======== The data ========

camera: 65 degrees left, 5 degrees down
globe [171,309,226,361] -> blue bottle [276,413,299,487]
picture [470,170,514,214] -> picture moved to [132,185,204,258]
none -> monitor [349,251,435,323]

========
======== The data ========

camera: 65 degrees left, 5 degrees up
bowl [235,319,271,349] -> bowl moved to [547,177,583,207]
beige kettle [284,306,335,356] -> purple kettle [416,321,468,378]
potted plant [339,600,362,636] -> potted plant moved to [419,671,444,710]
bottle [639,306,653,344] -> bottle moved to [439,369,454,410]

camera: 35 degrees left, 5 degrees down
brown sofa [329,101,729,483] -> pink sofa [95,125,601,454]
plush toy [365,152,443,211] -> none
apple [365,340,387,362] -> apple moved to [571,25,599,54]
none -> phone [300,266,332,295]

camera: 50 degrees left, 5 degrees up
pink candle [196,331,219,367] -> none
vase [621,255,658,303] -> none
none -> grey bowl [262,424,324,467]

========
======== The data ========

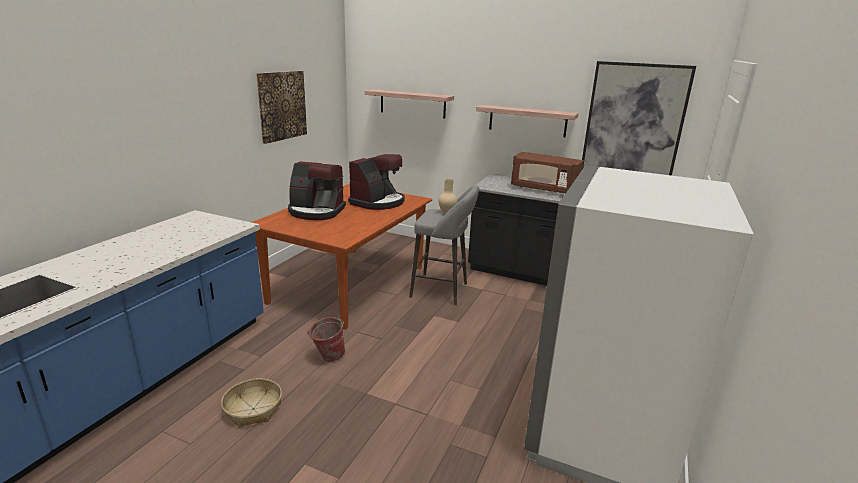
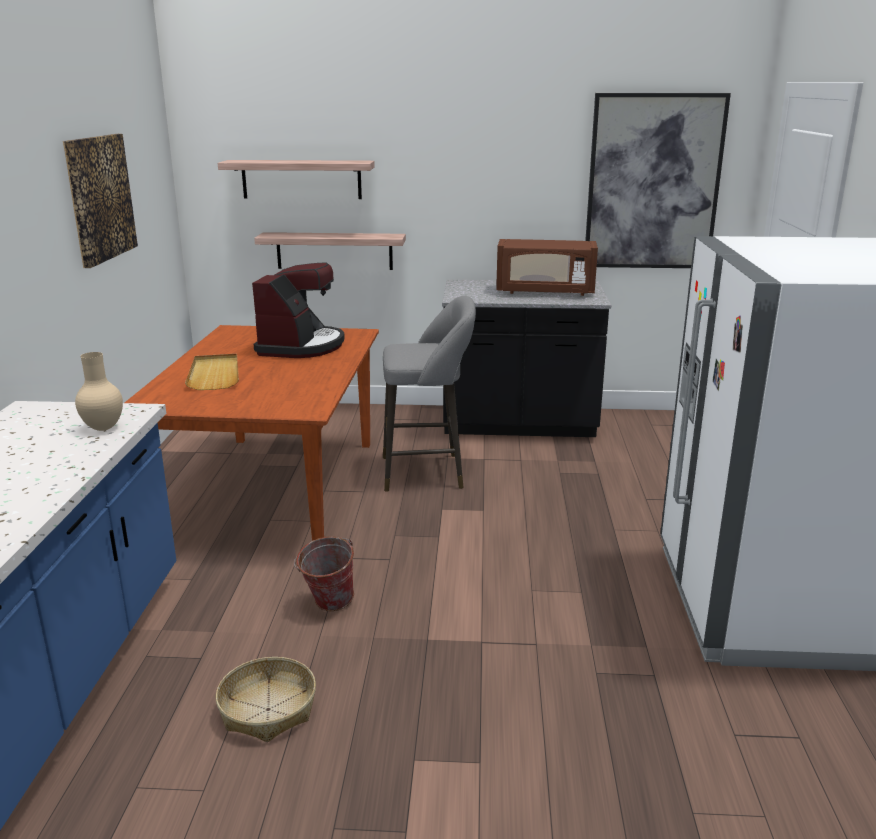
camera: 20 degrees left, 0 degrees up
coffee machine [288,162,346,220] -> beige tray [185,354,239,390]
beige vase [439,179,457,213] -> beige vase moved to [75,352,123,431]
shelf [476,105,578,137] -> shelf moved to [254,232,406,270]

========

Brief —
Give the exact lines, and only those, from the line containing "picture [470,170,514,214] ->" through the line containing "none -> monitor [349,251,435,323]" in the entries above.

Exercise response —
picture [470,170,514,214] -> picture moved to [132,185,204,258]
none -> monitor [349,251,435,323]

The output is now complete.